More than 1 in 4 adults younger than 65 live with conditions that private insurers could have declined to cover in some policies prior to the Affordable Care Act, according to an analysis by the Kaiser Family Foundation.
The researchers noted that a large share of those individuals likely get their insurance through their employers, which does not take into consideration prior health issues. But if the health law were repealed and those people lost their health insurance for any reason, they could face problems.
Southern states carried the highest percentages of adults at risk of being shut out by insurers.
The analysis found that 52 million nonelderly adults faced the possibility of being denied coverage due to a preexisting condition if they were purchasing a policy on the individual market under the common rules used before the health law. In the individual market, consumers buy their own insurance. It serves people who cannot access employer-based insurance or public health coverage, such as Medicaid.
A third of the adult population in Alabama, Kentucky and West Virginia fall in that category.
The study highlights the risk that some people might face if Republicans go forward with their pledge to repeal the health law and don't have adequate safeguards against basing insurance on preexisting conditions.
The individual market is quite small -- about 8 percent of adults -- but the number of people affected by it is likely much higher, researchers note, because people churn in and out of that market frequently, as they change jobs or go through a divorce, for example.
The federal health law's prohibition on denying coverage based on medical history is quite popular. But to help maintain a healthy insurance pool that could offset insurers' costs for the care of sick customers, the law mandates that most people buy insurance or pay a penalty. It is that individual mandate that has generated strong objections from critics of the law.

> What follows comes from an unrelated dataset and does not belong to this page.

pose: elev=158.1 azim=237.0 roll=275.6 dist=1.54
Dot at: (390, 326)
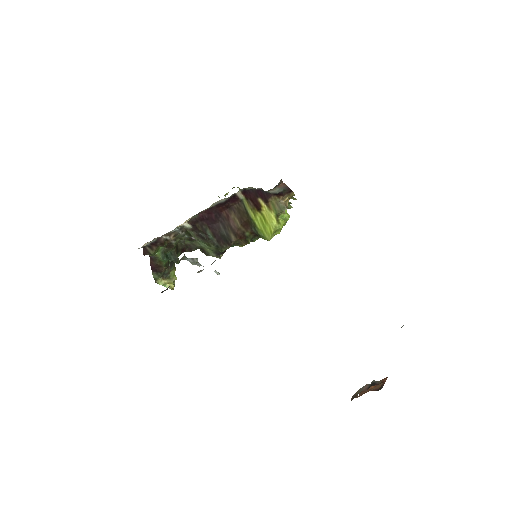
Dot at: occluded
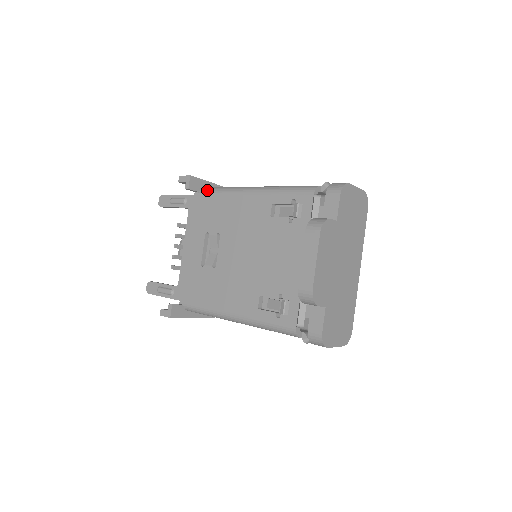
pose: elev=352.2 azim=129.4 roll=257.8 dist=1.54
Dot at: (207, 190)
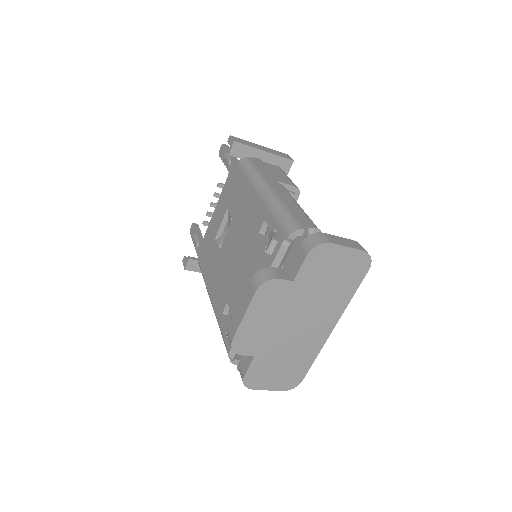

Researchers analyzed data from two surveys conducted in 2015 by the federal Centers for Disease Control and Prevention. The age, health status and conditions participants reported in the surveys were key indicators in identifying this population.
Cynthia Cox, associate director of health reform and private insurance at KFF and one of the authors of the study, said as Congress considers overhauling the health law, lawmakers need to consider those people who churn in and out of the individual market.
"I think what the study shows is that the details of a repeal and replace act matter not only for the people that are immediately affected," she said, "but for the people that might need this coverage at some point in their lives."
Prior to the ACA, medical underwriting was standard practice in 45 states and the District of Columbia, the analysis said. Prospective enrollees typically filled out a survey regarding their medical history that included questions about pregnancy status, medications and lab results. Applications also included an authorization clause that allowed insurers to access all medical records.
Insurance companies could deny coverage based on preexisting conditions such as pregnancy, cancer and diabetes the study reported. Additionally, these entities could also reduce coverage by cutting out certain medications such as cancer fighting drugs and antipsychotic medications. Individuals with certain occupations such as firefighters, taxi cab drivers and air traffic controllers faced an uphill battle to secure coverage from some insurers.
Sabrina Corlette, research professor at Georgetown University Center on Health Insurance Reforms, said the individual mandate has not provided enough incentives so far to guarantee a robust health pool, but she urged officials to give it more time.
"I would argue that before we throw the baby out with the bathwater, we should give the individual mandate a chance to work," she said.
However, Robert Laszewski, a health care industry consultant and president of Health Policy and Strategy Associates, said the individual mandate has been proven to not work. He suggested Republicans look at other options, including a penalty similar to Medicare Part B, where enrollees pay a more if they choose to enroll after they first become eligible.
Regardless of the future health policy in place, Laszewski said it is imperative that individuals living with illnesses have access to health insurance.
"You can't have a workable system without covering a preexisting condition," Laszewski said.